Human activity recognition (HAR) is a time series classification task that focuses on identifying the motion patterns from human sensor readings. Adequate data is essential but a major bottleneck for training a generalizable HAR model, which assists customization and optimization of online web applications. However, it is costly in time and economy to collect large-scale labeled data in reality, i.e., the low-resource challenge. Meanwhile, data collected from different persons have distribution shifts due to different living habits, body shapes, age groups, etc. The low-resource and distribution shift challenges are detrimental to HAR when applying the trained model to new unseen subjects. In this paper, we propose a novel approach called Diverse and Discriminative representation Learning (DDLearn) for generalizable low-resource HAR. DDLearn simultaneously considers diversity and discrimination learning. With the constructed self-supervised learning task, DDLearn enlarges the data diversity and explores the latent activity properties. Then, we propose a diversity preservation module to preserve the diversity of learned features by enlarging the distribution divergence between the original and augmented domains. Meanwhile, DDLearn also enhances semantic discrimination by learning discriminative representations with supervised contrastive learning. Extensive experiments on three public HAR datasets demonstrate that our method significantly outperforms state-of-art methods by an average accuracy improvement of 9.5% under the low-resource distribution shift scenarios, while being a generic, explainable, and flexible framework. Code is available at: https://github.com/microsoft/robustlearn.
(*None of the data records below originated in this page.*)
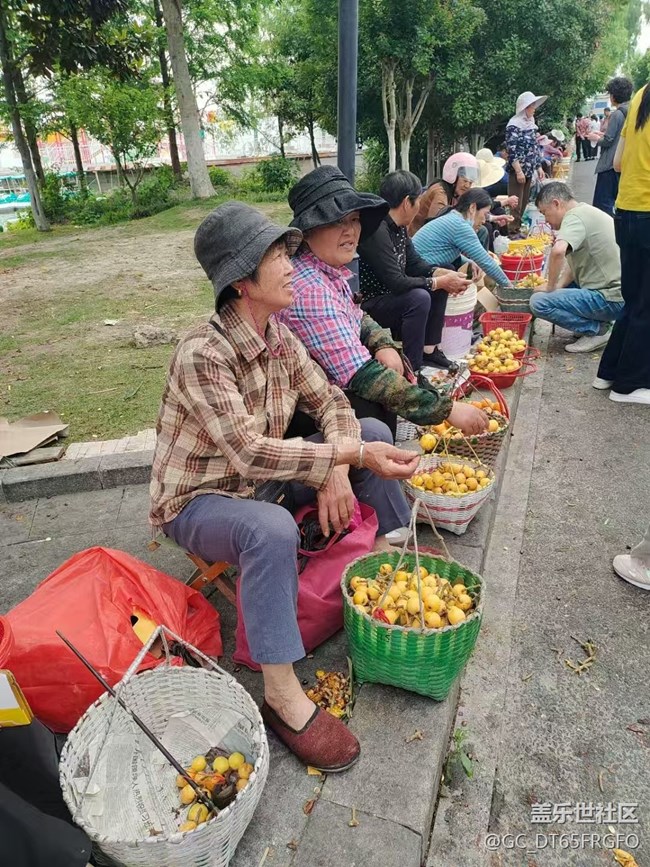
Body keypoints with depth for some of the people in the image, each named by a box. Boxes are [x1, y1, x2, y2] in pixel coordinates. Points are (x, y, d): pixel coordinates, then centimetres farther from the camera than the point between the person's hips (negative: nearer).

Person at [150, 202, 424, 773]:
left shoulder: (279, 336, -5)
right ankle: (282, 696, -24)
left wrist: (336, 470, -20)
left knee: (374, 432, 0)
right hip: (198, 501, -7)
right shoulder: (202, 355, -28)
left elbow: (331, 403, -3)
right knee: (273, 530, -41)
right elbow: (249, 452, -35)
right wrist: (350, 453, -36)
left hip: (261, 479, 7)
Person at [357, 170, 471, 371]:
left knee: (439, 286, 7)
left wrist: (445, 275, -6)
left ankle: (428, 349, 10)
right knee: (419, 298, -29)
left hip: (389, 295, 10)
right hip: (367, 306, -10)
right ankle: (411, 368, -19)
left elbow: (414, 264, 11)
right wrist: (440, 282, -19)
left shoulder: (398, 227, 3)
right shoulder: (377, 231, -25)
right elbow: (396, 283, -29)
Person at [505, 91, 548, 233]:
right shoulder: (514, 125, -10)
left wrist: (539, 167, 16)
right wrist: (518, 171, -21)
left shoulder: (530, 123, 15)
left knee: (524, 203, 10)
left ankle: (518, 229, 17)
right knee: (516, 203, -8)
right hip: (518, 170, -8)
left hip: (529, 170, 8)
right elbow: (512, 150, -16)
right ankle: (512, 231, -3)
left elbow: (534, 148, 20)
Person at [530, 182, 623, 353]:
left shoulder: (575, 216, -15)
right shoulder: (586, 212, 17)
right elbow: (573, 263, 19)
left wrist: (551, 287, -20)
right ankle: (597, 321, 16)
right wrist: (557, 286, 6)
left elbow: (558, 251, -34)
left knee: (538, 302, -18)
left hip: (612, 299, -10)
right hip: (616, 289, 10)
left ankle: (596, 330, -6)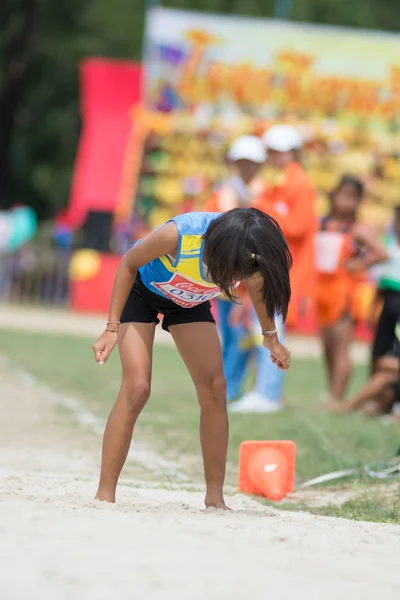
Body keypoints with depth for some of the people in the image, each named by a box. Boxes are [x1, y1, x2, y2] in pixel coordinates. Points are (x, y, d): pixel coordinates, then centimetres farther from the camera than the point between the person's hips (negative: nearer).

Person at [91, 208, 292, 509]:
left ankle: (215, 497, 5)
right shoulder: (179, 235, -43)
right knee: (136, 388, -18)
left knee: (214, 388, -4)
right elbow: (129, 263, -23)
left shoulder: (249, 253, -30)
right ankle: (104, 494, -14)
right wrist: (112, 328, -24)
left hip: (190, 300, 4)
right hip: (141, 290, -4)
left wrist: (271, 336, 6)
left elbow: (257, 286, -3)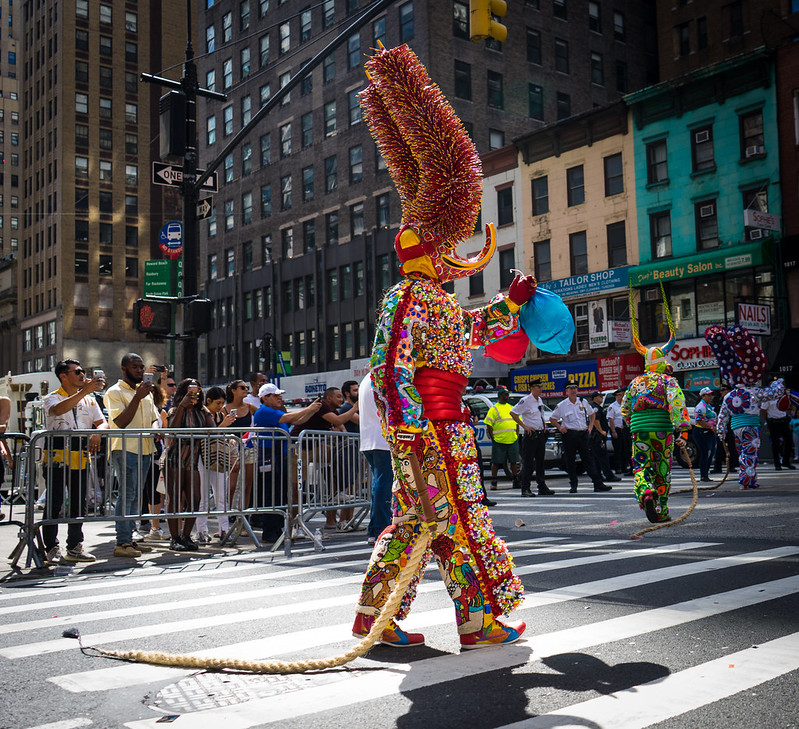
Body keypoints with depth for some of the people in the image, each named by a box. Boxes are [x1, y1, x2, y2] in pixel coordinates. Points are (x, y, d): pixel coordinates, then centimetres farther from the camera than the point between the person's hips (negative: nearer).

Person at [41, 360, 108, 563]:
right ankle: (51, 548, 2)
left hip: (81, 457, 5)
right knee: (54, 503, -5)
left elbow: (102, 422, 9)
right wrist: (84, 390, -35)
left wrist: (97, 433, -15)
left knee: (78, 503, 8)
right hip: (58, 457, -5)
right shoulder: (52, 398, 0)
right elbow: (58, 410, -24)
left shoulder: (89, 400, 16)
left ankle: (75, 547, 17)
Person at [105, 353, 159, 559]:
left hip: (144, 449, 7)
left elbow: (154, 420, 26)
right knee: (127, 495, -10)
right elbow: (121, 422, -16)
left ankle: (129, 539, 13)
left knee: (135, 496, 9)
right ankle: (122, 543, -8)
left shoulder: (145, 392, 20)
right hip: (125, 450, -7)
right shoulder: (115, 392, -3)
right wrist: (138, 397, -20)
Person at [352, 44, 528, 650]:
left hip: (442, 425, 10)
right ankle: (480, 622, 9)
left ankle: (375, 616, 18)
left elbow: (477, 331, 34)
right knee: (458, 520, -2)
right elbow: (391, 366, -21)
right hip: (428, 424, -10)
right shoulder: (408, 298, -12)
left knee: (414, 521, 12)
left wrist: (513, 302, 23)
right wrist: (412, 426, -26)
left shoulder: (437, 300, 19)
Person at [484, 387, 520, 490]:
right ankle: (493, 482, 9)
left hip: (513, 440, 5)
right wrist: (492, 437, -10)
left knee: (514, 461, 8)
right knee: (496, 462, 0)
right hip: (499, 441, -5)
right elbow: (488, 424, -5)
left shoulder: (511, 407, 16)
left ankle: (516, 481, 16)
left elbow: (517, 422, 22)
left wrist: (517, 435, 11)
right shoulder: (494, 409, -2)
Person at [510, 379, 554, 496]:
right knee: (528, 462, -6)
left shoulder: (540, 400, 14)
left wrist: (544, 424, 13)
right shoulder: (525, 401, -10)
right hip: (530, 434, -7)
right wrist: (524, 426, -14)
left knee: (540, 461, 11)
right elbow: (512, 412, -13)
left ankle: (542, 487, 17)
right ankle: (525, 489, -3)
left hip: (541, 434, 8)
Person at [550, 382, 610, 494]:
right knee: (570, 461, 2)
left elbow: (592, 414, 23)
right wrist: (560, 427, -4)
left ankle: (598, 484, -2)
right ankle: (573, 485, 10)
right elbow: (552, 419, 10)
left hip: (583, 434, 2)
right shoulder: (561, 405, 2)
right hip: (569, 435, -1)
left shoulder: (583, 402, 9)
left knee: (588, 459, 0)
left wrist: (590, 426, 11)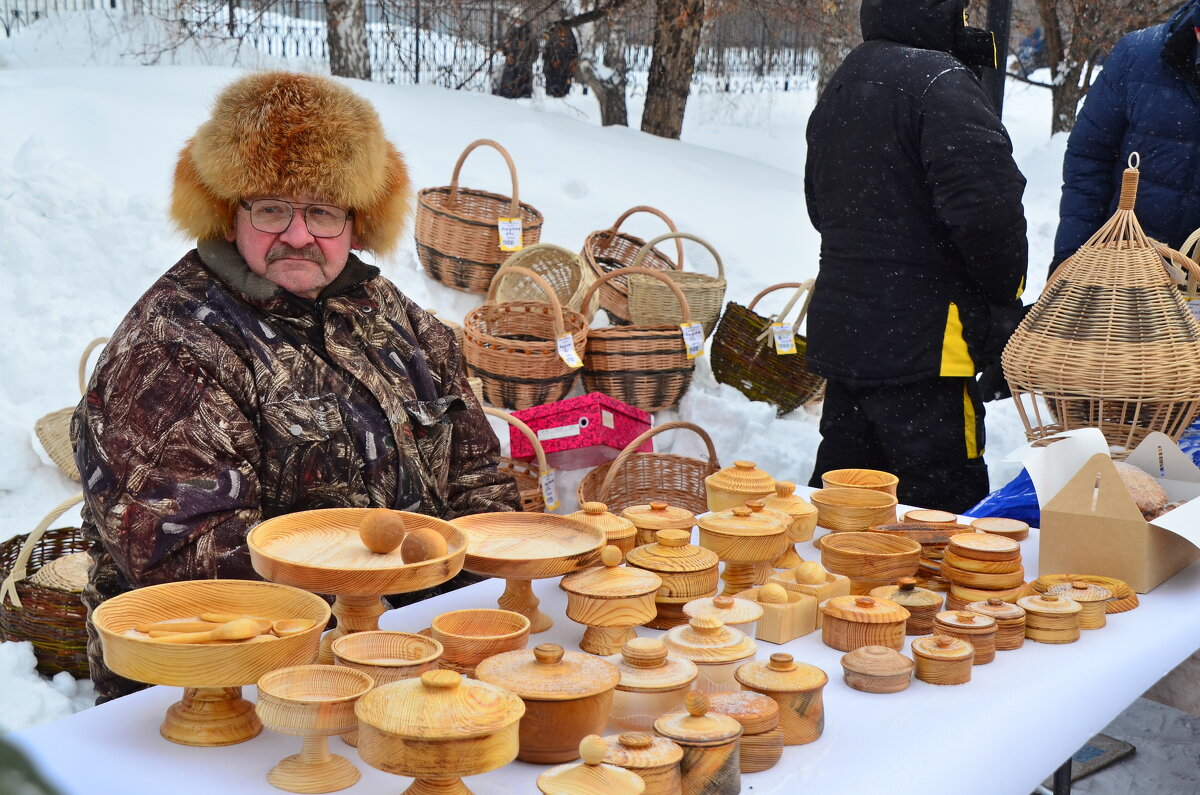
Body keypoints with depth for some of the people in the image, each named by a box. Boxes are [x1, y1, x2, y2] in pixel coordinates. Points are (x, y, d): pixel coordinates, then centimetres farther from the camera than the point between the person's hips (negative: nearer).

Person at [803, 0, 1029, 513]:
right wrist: (1005, 300, -8)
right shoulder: (940, 80, -14)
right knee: (945, 508, -2)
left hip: (839, 330, 9)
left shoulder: (840, 88, 16)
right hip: (922, 343, -9)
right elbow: (986, 205, -22)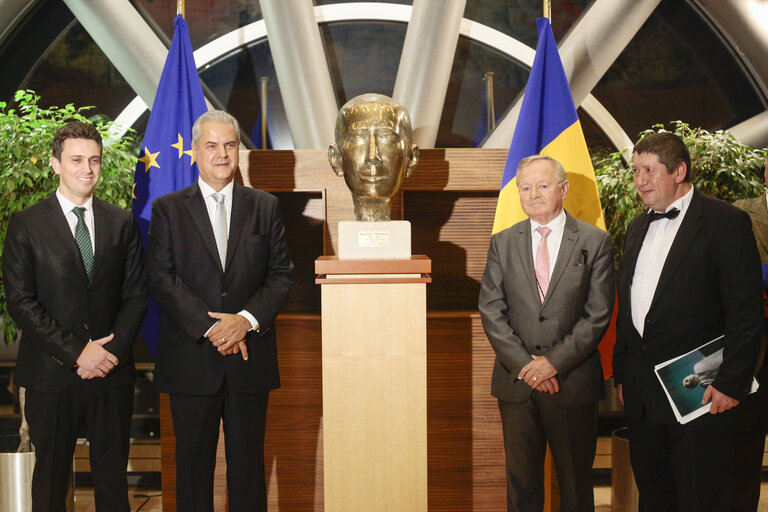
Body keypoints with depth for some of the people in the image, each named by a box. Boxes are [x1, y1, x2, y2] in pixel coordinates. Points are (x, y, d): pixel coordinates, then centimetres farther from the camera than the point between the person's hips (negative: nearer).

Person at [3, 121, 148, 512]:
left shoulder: (122, 224, 8)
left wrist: (114, 348, -10)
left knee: (112, 473, 10)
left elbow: (136, 294, 5)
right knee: (51, 474, 10)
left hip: (113, 371, 2)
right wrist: (76, 352, -14)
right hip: (52, 375, -2)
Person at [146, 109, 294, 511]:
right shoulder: (167, 209, 4)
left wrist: (247, 319, -13)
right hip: (191, 358, -1)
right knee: (194, 460, 7)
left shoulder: (265, 207, 9)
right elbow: (161, 279, -6)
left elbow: (281, 275, 3)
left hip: (250, 354, 1)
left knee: (248, 461, 7)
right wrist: (210, 327, -15)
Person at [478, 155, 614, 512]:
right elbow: (491, 310, 1)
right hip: (516, 380, 2)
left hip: (573, 381, -2)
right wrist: (524, 364, -11)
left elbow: (598, 315, -6)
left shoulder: (595, 242, 0)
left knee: (575, 481, 9)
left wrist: (555, 362, -14)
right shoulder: (502, 243, 7)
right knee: (521, 480, 9)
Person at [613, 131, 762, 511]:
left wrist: (732, 382, -15)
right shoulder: (637, 228, 16)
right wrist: (621, 375, 16)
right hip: (640, 395, 7)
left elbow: (746, 312, -11)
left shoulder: (726, 222, -7)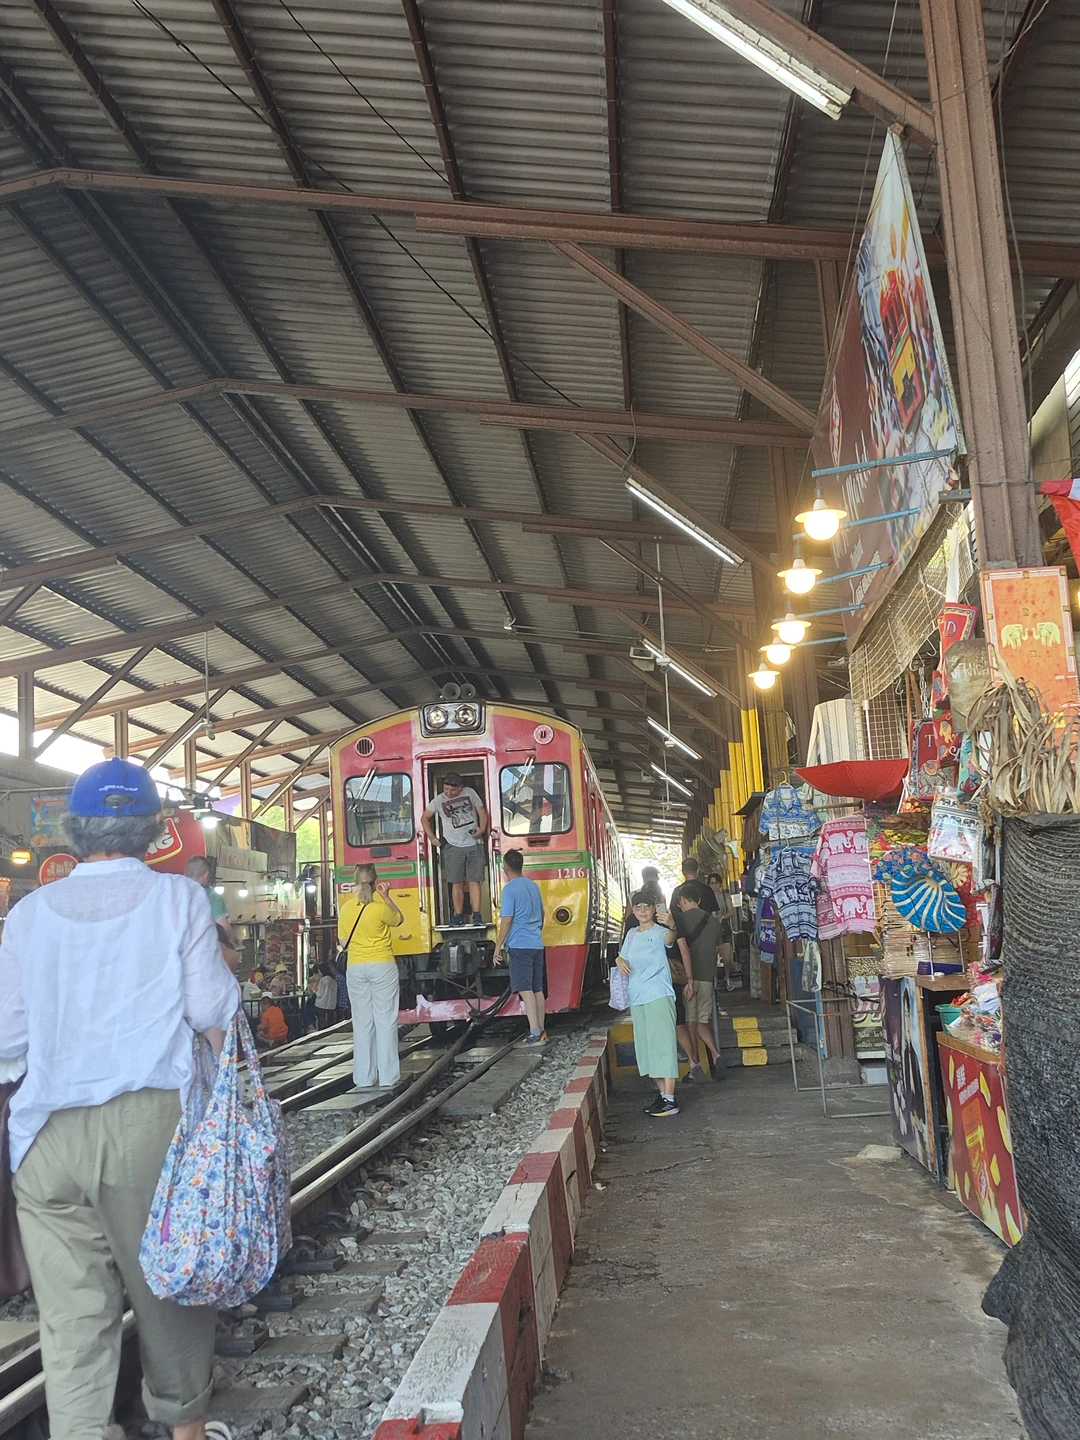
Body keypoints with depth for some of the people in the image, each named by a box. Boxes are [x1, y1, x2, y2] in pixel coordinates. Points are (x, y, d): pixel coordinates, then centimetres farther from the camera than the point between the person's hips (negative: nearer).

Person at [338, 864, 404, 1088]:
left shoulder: (346, 908, 0)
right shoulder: (380, 908, -11)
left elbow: (343, 941, 7)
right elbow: (399, 919, 8)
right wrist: (386, 897, 4)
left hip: (356, 968, 3)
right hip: (383, 966, -3)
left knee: (361, 1022, 8)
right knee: (385, 1021, 2)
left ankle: (364, 1078, 9)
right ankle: (387, 1077, 1)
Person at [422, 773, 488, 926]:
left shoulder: (470, 793, 4)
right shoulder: (439, 800, 3)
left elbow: (482, 812, 9)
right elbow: (425, 818, 12)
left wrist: (482, 828, -7)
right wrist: (431, 837, 4)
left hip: (474, 845, 0)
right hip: (454, 846, 0)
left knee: (475, 881, -3)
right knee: (457, 883, 0)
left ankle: (477, 915, -4)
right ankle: (458, 915, 6)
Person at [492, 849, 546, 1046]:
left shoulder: (510, 889, -10)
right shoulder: (534, 886, 14)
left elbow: (507, 920, -14)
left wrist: (498, 946, -7)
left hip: (519, 945, -8)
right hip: (537, 945, 8)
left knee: (525, 989, -11)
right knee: (537, 989, 11)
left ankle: (535, 1033, -19)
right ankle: (541, 1032, 14)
翻译：人体活动识别（HAR）是一类专注于从人体传感器读数中识别运动模式的时间序列分类任务。充足的数据对于训练具备泛化能力的HAR模型至关重要，该模型可支持在线网络应用的定制与优化，但现实场景中采集大规模标注数据在时间和经济成本上均较为高昂（即低资源挑战）。同时，由于不同个体的生活习惯、体型、年龄组等差异，所采集数据存在分布偏移。低资源与分布偏移问题将严重影响HAR模型应用于新未知对象时的性能。本文提出一种名为“多样性与判别性表示学习”（DDLearn）的新方法，用于实现泛化性强的低资源HAR。DDLearn同步考虑多样性学习与判别性学习：通过构建自监督学习任务，增强数据多样性并挖掘潜在活动属性；随后提出多样性保持模块，通过扩大原始域与增强域之间的分布差异来保持学习特征的多样性；同时，DDLearn采用监督对比学习学习判别性表示以增强语义判别能力。在三个公开HAR数据集上的大量实验表明，在低资源分布偏移场景下，本方法以平均准确率提升9.5%的幅度显著优于现有最优方法，且具有通用性、可解释性与灵活性。代码开源地址：https://github.com/microsoft/robustlearn。